Art. 10. São as seguintes as penalidades aplicáveis por conduta atentatória ou incompatível com o decoro parlamentar: (“Caput” do artigo com redação dada pela Resolução nº 2, de 2011)
II - suspensão de prerrogativas regimentais por até 6 (seis) meses; (Inciso com redação dada pela Resolução nº 2, de 2011)

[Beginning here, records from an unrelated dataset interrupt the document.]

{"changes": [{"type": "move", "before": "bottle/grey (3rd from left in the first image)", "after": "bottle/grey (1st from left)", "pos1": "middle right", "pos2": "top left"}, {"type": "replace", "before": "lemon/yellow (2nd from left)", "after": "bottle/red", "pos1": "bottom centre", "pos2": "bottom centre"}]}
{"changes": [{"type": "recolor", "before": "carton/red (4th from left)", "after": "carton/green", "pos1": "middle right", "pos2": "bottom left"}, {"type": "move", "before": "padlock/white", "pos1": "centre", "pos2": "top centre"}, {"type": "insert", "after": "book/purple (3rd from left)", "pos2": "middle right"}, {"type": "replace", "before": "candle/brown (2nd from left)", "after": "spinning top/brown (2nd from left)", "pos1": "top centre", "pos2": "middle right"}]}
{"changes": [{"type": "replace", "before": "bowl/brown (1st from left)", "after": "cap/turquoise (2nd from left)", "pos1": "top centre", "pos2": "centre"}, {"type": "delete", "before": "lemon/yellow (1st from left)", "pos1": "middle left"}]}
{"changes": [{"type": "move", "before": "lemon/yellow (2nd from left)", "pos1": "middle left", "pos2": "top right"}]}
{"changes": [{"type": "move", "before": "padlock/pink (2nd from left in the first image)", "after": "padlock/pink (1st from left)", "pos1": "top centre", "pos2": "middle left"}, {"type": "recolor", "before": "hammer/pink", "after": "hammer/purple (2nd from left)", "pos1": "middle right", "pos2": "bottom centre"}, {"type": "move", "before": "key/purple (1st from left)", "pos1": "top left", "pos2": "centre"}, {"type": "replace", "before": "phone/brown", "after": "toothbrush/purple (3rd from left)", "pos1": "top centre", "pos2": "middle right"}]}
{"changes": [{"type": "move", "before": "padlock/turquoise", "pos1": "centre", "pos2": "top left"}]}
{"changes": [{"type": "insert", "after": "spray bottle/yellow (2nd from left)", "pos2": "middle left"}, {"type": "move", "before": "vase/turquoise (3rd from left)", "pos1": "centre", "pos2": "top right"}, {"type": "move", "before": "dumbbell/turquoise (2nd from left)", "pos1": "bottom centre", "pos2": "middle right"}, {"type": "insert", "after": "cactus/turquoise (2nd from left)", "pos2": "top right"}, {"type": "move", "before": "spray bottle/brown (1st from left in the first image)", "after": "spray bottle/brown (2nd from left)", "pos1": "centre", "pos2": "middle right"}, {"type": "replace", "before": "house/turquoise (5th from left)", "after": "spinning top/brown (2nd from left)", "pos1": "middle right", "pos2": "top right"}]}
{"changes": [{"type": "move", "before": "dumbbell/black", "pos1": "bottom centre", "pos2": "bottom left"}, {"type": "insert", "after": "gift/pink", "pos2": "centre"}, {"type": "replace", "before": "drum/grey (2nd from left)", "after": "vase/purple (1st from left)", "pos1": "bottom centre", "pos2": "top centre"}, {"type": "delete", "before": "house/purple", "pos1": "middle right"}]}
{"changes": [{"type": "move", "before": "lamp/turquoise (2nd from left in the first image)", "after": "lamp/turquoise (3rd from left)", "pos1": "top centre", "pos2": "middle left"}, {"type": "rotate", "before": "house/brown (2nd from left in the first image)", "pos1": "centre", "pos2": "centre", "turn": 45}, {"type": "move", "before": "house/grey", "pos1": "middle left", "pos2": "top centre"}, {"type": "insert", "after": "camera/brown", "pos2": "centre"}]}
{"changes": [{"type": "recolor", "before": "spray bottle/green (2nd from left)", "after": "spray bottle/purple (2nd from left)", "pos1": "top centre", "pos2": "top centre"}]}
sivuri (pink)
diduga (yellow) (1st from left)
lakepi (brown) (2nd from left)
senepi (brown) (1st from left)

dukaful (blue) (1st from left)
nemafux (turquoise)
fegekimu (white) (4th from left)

III - suspensão do exercício do mandato por até 6 (seis) meses; (Inciso com redação dada pela Resolução nº 2, de 2011)
§ 1º Na aplicação de qualquer sanção disciplinar prevista neste artigo serão considerados a natureza e a gravidade da infração cometida, os danos que dela provierem para a Câmara dos Deputados e para o Congresso Nacional, as circunstâncias agravantes ou atenuantes e os antecedentes do infrator. (Parágrafo único transformado em § 1º e com nova redação dada pela Resolução nº 2, de 2011)
§ 2º O Conselho de Ética e Decoro Parlamentar decidirá ou se manifestará, conforme o caso, pela aplicação da penalidade requerida na representação tida como procedente e pela aplicação de cominação mais grave ou, ainda, de cominação menos grave, conforme os fatos efetivamente apurados no processo disciplinar. (Parágrafo acrescido pela Resolução nº 2, de 2011)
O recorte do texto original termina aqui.